Canta la cólera musa…
La grandeza del Real Madrid no consiste, como creen los madridistas, en imponerse a todos sus rivales, sino en vencerse primero a sí mismo. Nadie duda ya de que Cardiff instala la hegemonía blanca en el fútbol mundial. Pero si el ciclo de Di Stéfano tiranizó Europa sin fisuras, esta moderna hegemonía en color admite la zozobra y el improperio en propia meta. Quizá el Madrid sea lo suficientemente ancho como para contener la negación de sí mismo, porque gana a menudo poco minutos después de que los madridistas lo hayan desahuciado. Así fue en Lisboa, así en Milán y así en Cardiff hasta que Cristiano marcó el segundo.
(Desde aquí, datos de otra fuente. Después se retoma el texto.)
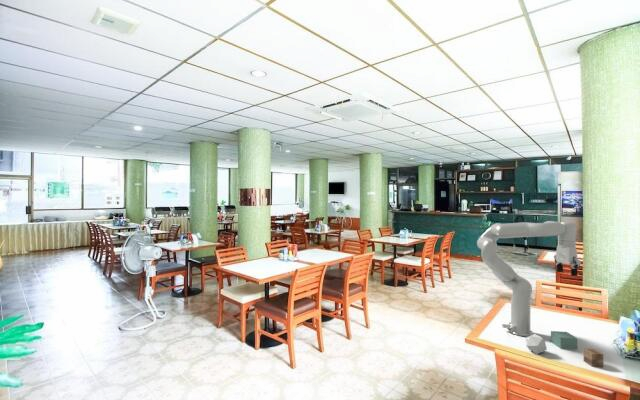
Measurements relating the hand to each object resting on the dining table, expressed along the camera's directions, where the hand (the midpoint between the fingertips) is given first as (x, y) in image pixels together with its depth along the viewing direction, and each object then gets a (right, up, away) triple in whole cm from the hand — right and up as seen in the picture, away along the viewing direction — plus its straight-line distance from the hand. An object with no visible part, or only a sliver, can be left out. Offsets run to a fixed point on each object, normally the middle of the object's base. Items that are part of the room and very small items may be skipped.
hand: (566, 273), depth 178 cm
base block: (-11, -36, -12) cm, 39 cm away
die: (-31, -35, -19) cm, 50 cm away
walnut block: (-12, -35, -31) cm, 48 cm away
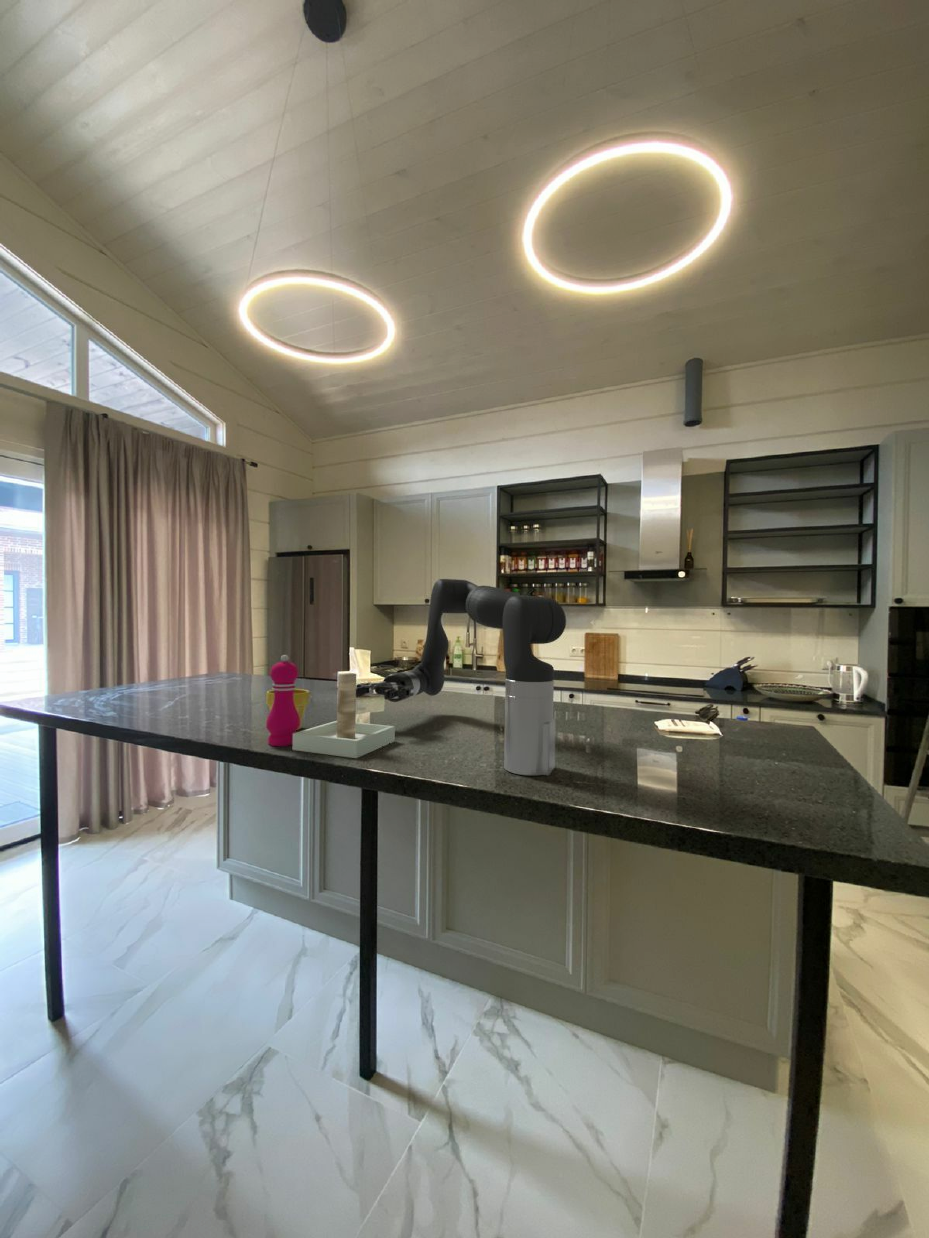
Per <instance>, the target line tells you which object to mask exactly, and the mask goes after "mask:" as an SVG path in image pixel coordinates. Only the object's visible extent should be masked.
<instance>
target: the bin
mask: <svg viewBox="0 0 929 1238" xmlns="http://www.w3.org/2000/svg"><path fill="white" fill-rule="evenodd" d="M395 731H396V727H395V726H394V725H385V724H377V723H375V724H374V723H367V722H366V723H365V722H357V721H355V739H347V738H338V737H337V720H334V721H331V722H327V723H324V724H320V725H318V726H317V725H316V726H313V727H311V728H307V729H303V730H299V731H296V732H295V733H293V745H292V751H297V752H298V751H299V752H306V753H315V754H322V755H328V756H329V755H330V756H337V757H343V758H350V759H352V758H353V759H358V758H360V757H362V756H365V755H367V754H368V753H371V752H374V751H376V750H379V749H380V748H383V747H385V746H387V745H389V743H390V744H392V743H394V742H395V741H396V740H395V739H396V738H395V735H396V733H395ZM382 746H383V747H382Z"/></svg>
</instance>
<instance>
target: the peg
mask: <svg viewBox="0 0 929 1238" xmlns="http://www.w3.org/2000/svg"><path fill="white" fill-rule="evenodd" d="M356 685H357V673H355V672H354V673H352V672H342V673H338V674H337V703H336V704H337V707H336V708H337V711H336V712H337V713H336V714H337V715H336V716H337V717H336V721H337V737H338V738H347V739H355V722H356V712H357V711H356V709H357V708H356V707H357V706H356V705H357V697H356Z"/></svg>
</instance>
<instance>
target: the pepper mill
mask: <svg viewBox="0 0 929 1238" xmlns="http://www.w3.org/2000/svg"><path fill="white" fill-rule="evenodd" d="M289 659H290V657H289V655H287V654H282V655H281V656H280V662H276V663H275V664H273V665H272V667H271V669H270V672H269V673H270V674H269V676H270V678H271V680H272V681H273V683H272V688H271V690H274V703H273V706H272V709H271V711H270V710H269V712H268V713H269V714H268V715H267V718H266V723H265V727H266V729H267V730H268V732H270V734H268V737H267V738H268V739H267V744H268V746H273V747H289V746H293V733H296V732H297V731H298V730H297V729H298V728H299V726H300V718H299V714H298V712H297V710H296V708H295V705H294V700H293V693H294V690H295V689H297V687H296V685H297V683H295V681H296V680H297V679H298V677H299V668H298V667H297V665H295V663H293V662H291V661H289ZM296 730H297V731H296Z"/></svg>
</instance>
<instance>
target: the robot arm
mask: <svg viewBox="0 0 929 1238" xmlns="http://www.w3.org/2000/svg"><path fill="white" fill-rule="evenodd" d="M429 601H430V602H429V610H428V619H427V628H426V630H427V631H426V638H425V641H424V646H423V649H422V652H421V653H422V654H421V658H420V663H421V664H417V665H416V666H414V668H413V669H412V670H410V671H400V672H395V673H390V674H388V675H387V676H385V678H384V679H383V680H382V681H379V682H371V681H370V682H369V681H368V682H364V683H358V684H356V698H358V697H363V696H369V697H371V698H372V697H373V698H374V697H375V698H376V697H381V698H383V699H384V700H387V701H389V702H393V703H398V702H402V701H405V700H408V699H410V698H413V697H414V696H418V695H420V694H422V693H424V694H427V695H428V696H432V697H433V696H436V695H438V694H439V693H441V691H442V690H443V687H444V685H445V662H446V658H447V655H448V652H449V647H450V645H449V639H448V635H447V634H446V631H445V629H444V627H443V623H442V617H443V614H467V615H468V616H469V618H470V619H471V620H472V621H473V622H475V623H477V624H479V625H482V626H484V627H487V628H491V629H500V630H502V641H503V644H502V647H503V649H502V650H503V664H504V670H505V686H504V687H505V692H504V693H505V697H504V747H503V748H504V750H503V751H504V753H503V754H504V755H503V759H504V760H503V762H504V763H503V768H504V769H505V770H506V771H507V772H509V773H513V774H516V775H522V776H550V775H551V773H552V772H553V771H554V769H555V768H556V764H555V763H556V718H554V695H555V694H554V691H555V690H554V687H555V686H554V683H555V669H554V666H553V665H552V664H551V663H548V662H546V661H543V660H540V659H539V658H538V657H536V656H535V655H534V653H533V651H532V645H545V644H551V643H553V642H555V641H557V640H558V639H560V637H562V635H563V633H564V632H565V629H566V626H567V618H566V613H565V611H564V609H563V607H562V605H561V604H560V603H559V602H558V601H557V600H555V598H551V597H549V596H536V595H534V596H533V595H521V594H518V593H516V592H513V591H509V590H506V589H503V588H499V587H497V586H490V585H477V584H475V583H473V582H471V581H469V580H465V579H456V578H455V579H454V578H453V579H452V578H439V579H437V580H435V582H434V585H433V587H432V589H431V595H430V600H429ZM374 692H375V693H374Z"/></svg>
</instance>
Olía el estadio a hierba fresca, que es el napalm del Madrid. Empezó la final cómo empiezan todas, tímidas, indecisas, huyendo del sí como niñas recatadas. Dybalase movía grácil con sus calcetines a media asta, y la afición turinesa disponía de un fondo más amplio -y un madridismo más pipero- para hacerse oír. A la final le faltaba guionista. Tenía que ser Cristiano. Pero la tijera de Mandzukic desató el thriller. Rajoy, que ve estos partidos incorporado -suspense que en el escaño no es capaz de provocarle la oposición-, se atusó la barba, mientras Cifuentes comentaba la amarilla a Ramos, que venía a ser como el precio de la alegría. Al descanso ni siquiera la lucidez balcánica de Mijatovic se atrevía a profetizar un final feliz.